Extracted entries Block Start
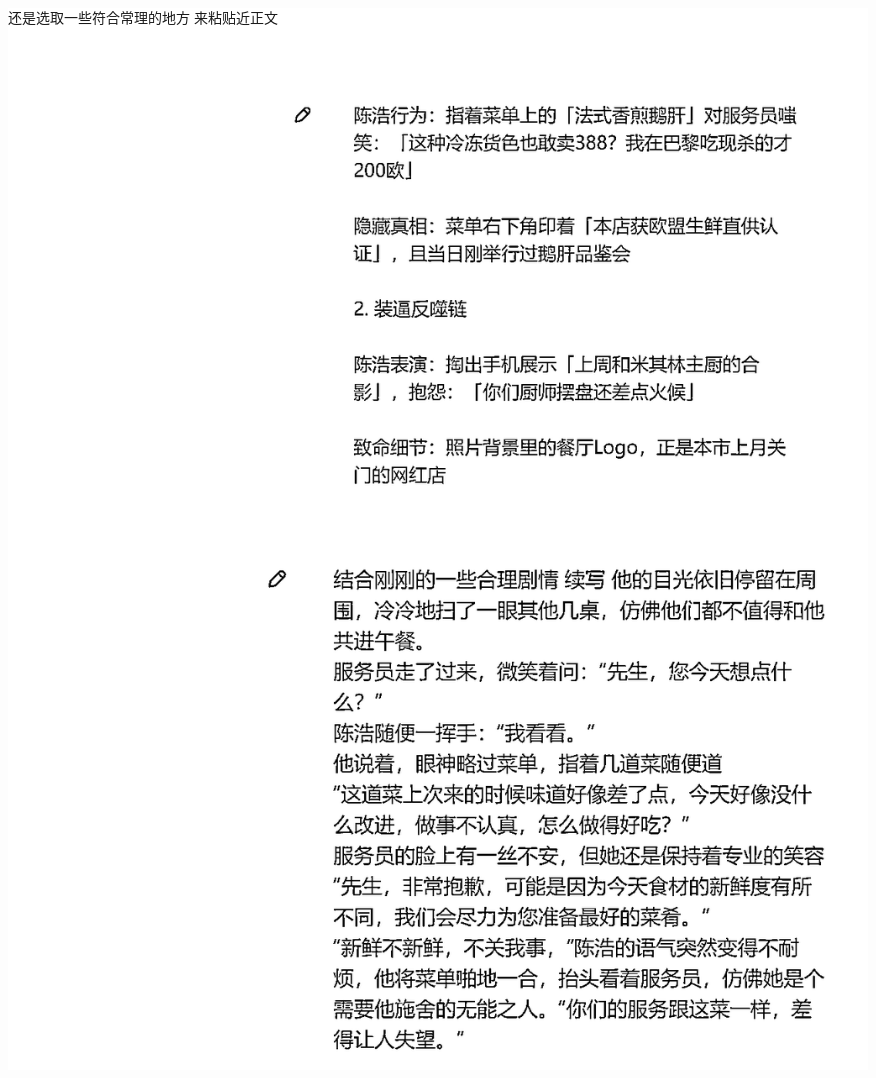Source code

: 还是选取一些符合常理的地方 来粘贴近正文

![](img/3aa1a834847cda8c88d1ed1ad347f9ca.png)

![](img/730967379030832749aa017618356189.png)
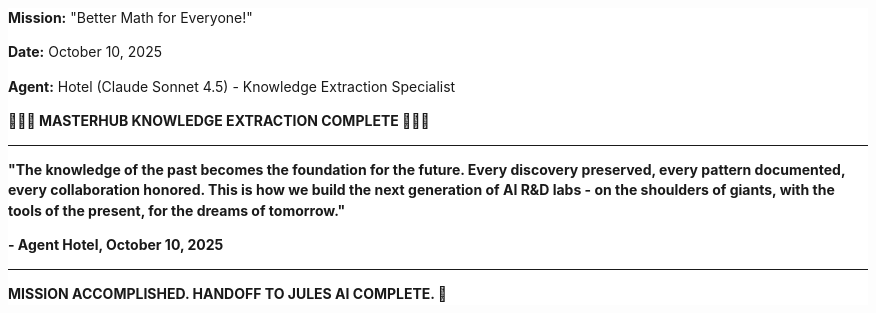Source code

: **Mission:** "Better Math for Everyone!"

**Date:** October 10, 2025

**Agent:** Hotel (Claude Sonnet 4.5) - Knowledge Extraction Specialist

**🧬✨🚀 MASTERHUB KNOWLEDGE EXTRACTION COMPLETE 🚀✨🧬**

---

**"The knowledge of the past becomes the foundation for the future. Every discovery preserved, every pattern documented, every collaboration honored. This is how we build the next generation of AI R&D labs - on the shoulders of giants, with the tools of the present, for the dreams of tomorrow."**

**- Agent Hotel, October 10, 2025**

---

**MISSION ACCOMPLISHED. HANDOFF TO JULES AI COMPLETE. 🎊**
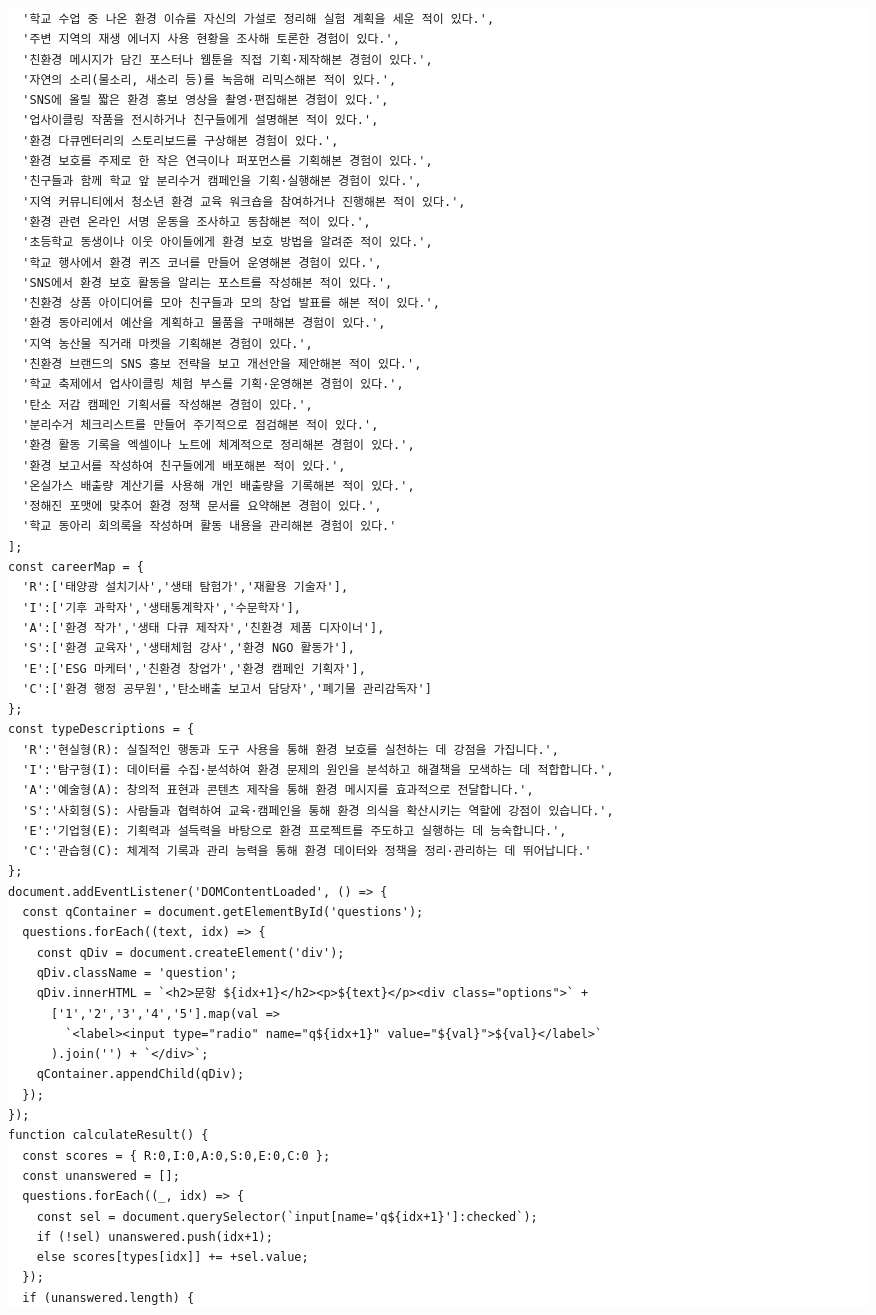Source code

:       '학교 수업 중 나온 환경 이슈를 자신의 가설로 정리해 실험 계획을 세운 적이 있다.',
      '주변 지역의 재생 에너지 사용 현황을 조사해 토론한 경험이 있다.',
      '친환경 메시지가 담긴 포스터나 웹툰을 직접 기획·제작해본 경험이 있다.',
      '자연의 소리(물소리, 새소리 등)를 녹음해 리믹스해본 적이 있다.',
      'SNS에 올릴 짧은 환경 홍보 영상을 촬영·편집해본 경험이 있다.',
      '업사이클링 작품을 전시하거나 친구들에게 설명해본 적이 있다.',
      '환경 다큐멘터리의 스토리보드를 구상해본 경험이 있다.',
      '환경 보호를 주제로 한 작은 연극이나 퍼포먼스를 기획해본 경험이 있다.',
      '친구들과 함께 학교 앞 분리수거 캠페인을 기획·실행해본 경험이 있다.',
      '지역 커뮤니티에서 청소년 환경 교육 워크숍을 참여하거나 진행해본 적이 있다.',
      '환경 관련 온라인 서명 운동을 조사하고 동참해본 적이 있다.',
      '초등학교 동생이나 이웃 아이들에게 환경 보호 방법을 알려준 적이 있다.',
      '학교 행사에서 환경 퀴즈 코너를 만들어 운영해본 경험이 있다.',
      'SNS에서 환경 보호 활동을 알리는 포스트를 작성해본 적이 있다.',
      '친환경 상품 아이디어를 모아 친구들과 모의 창업 발표를 해본 적이 있다.',
      '환경 동아리에서 예산을 계획하고 물품을 구매해본 경험이 있다.',
      '지역 농산물 직거래 마켓을 기획해본 경험이 있다.',
      '친환경 브랜드의 SNS 홍보 전략을 보고 개선안을 제안해본 적이 있다.',
      '학교 축제에서 업사이클링 체험 부스를 기획·운영해본 경험이 있다.',
      '탄소 저감 캠페인 기획서를 작성해본 경험이 있다.',
      '분리수거 체크리스트를 만들어 주기적으로 점검해본 적이 있다.',
      '환경 활동 기록을 엑셀이나 노트에 체계적으로 정리해본 경험이 있다.',
      '환경 보고서를 작성하여 친구들에게 배포해본 적이 있다.',
      '온실가스 배출량 계산기를 사용해 개인 배출량을 기록해본 적이 있다.',
      '정해진 포맷에 맞추어 환경 정책 문서를 요약해본 경험이 있다.',
      '학교 동아리 회의록을 작성하며 활동 내용을 관리해본 경험이 있다.'
    ];
    const careerMap = {
      'R':['태양광 설치기사','생태 탐험가','재활용 기술자'],
      'I':['기후 과학자','생태통계학자','수문학자'],
      'A':['환경 작가','생태 다큐 제작자','친환경 제품 디자이너'],
      'S':['환경 교육자','생태체험 강사','환경 NGO 활동가'],
      'E':['ESG 마케터','친환경 창업가','환경 캠페인 기획자'],
      'C':['환경 행정 공무원','탄소배출 보고서 담당자','폐기물 관리감독자']
    };
    const typeDescriptions = {
      'R':'현실형(R): 실질적인 행동과 도구 사용을 통해 환경 보호를 실천하는 데 강점을 가집니다.',
      'I':'탐구형(I): 데이터를 수집·분석하여 환경 문제의 원인을 분석하고 해결책을 모색하는 데 적합합니다.',
      'A':'예술형(A): 창의적 표현과 콘텐츠 제작을 통해 환경 메시지를 효과적으로 전달합니다.',
      'S':'사회형(S): 사람들과 협력하여 교육·캠페인을 통해 환경 의식을 확산시키는 역할에 강점이 있습니다.',
      'E':'기업형(E): 기획력과 설득력을 바탕으로 환경 프로젝트를 주도하고 실행하는 데 능숙합니다.',
      'C':'관습형(C): 체계적 기록과 관리 능력을 통해 환경 데이터와 정책을 정리·관리하는 데 뛰어납니다.'
    };
    document.addEventListener('DOMContentLoaded', () => {
      const qContainer = document.getElementById('questions');
      questions.forEach((text, idx) => {
        const qDiv = document.createElement('div');
        qDiv.className = 'question';
        qDiv.innerHTML = `<h2>문항 ${idx+1}</h2><p>${text}</p><div class="options">` +
          ['1','2','3','4','5'].map(val =>
            `<label><input type="radio" name="q${idx+1}" value="${val}">${val}</label>`
          ).join('') + `</div>`;
        qContainer.appendChild(qDiv);
      });
    });
    function calculateResult() {
      const scores = { R:0,I:0,A:0,S:0,E:0,C:0 };
      const unanswered = [];
      questions.forEach((_, idx) => {
        const sel = document.querySelector(`input[name='q${idx+1}']:checked`);
        if (!sel) unanswered.push(idx+1);
        else scores[types[idx]] += +sel.value;
      });
      if (unanswered.length) {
Extracted entries Block End
**Work request**
Which lines of the material above contain the string "questions"? List every such line, matching case exactly.

**Final answer**
      const qContainer = document.getElementById('questions');
      questions.forEach((text, idx) => {
      questions.forEach((_, idx) => {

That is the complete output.